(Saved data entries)
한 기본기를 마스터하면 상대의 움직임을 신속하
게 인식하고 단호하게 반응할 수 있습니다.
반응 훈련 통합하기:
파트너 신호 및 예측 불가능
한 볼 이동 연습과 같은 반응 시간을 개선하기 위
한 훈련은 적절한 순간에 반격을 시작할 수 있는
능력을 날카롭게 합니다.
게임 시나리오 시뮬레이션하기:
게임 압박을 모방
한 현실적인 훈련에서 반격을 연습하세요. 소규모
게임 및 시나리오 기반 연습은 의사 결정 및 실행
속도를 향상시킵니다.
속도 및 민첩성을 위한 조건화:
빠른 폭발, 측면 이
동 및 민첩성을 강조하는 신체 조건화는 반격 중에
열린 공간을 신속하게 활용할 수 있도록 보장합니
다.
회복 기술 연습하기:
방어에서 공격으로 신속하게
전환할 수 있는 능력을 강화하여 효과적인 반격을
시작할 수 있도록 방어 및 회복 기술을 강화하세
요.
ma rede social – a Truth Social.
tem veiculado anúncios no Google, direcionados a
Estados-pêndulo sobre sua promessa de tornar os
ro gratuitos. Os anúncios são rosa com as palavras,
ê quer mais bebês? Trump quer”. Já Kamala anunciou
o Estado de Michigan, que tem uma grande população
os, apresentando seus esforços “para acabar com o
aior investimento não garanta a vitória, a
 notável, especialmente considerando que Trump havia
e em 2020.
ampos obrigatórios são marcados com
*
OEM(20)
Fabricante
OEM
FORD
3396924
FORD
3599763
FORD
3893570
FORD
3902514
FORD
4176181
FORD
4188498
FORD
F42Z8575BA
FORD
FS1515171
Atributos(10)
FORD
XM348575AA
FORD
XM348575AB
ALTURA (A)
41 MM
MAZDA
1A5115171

* **TASK ITEM**
Using the records above, restate word for word the lines from the one with "파트너 신호 및 예측 불가능" through the one with "방어에서 공격으로 신속하게", both included.

* **RESULT BELOW**
파트너 신호 및 예측 불가능
한 볼 이동 연습과 같은 반응 시간을 개선하기 위
한 훈련은 적절한 순간에 반격을 시작할 수 있는
능력을 날카롭게 합니다.
게임 시나리오 시뮬레이션하기:
게임 압박을 모방
한 현실적인 훈련에서 반격을 연습하세요. 소규모
게임 및 시나리오 기반 연습은 의사 결정 및 실행
속도를 향상시킵니다.
속도 및 민첩성을 위한 조건화:
빠른 폭발, 측면 이
동 및 민첩성을 강조하는 신체 조건화는 반격 중에
열린 공간을 신속하게 활용할 수 있도록 보장합니
다.
회복 기술 연습하기:
방어에서 공격으로 신속하게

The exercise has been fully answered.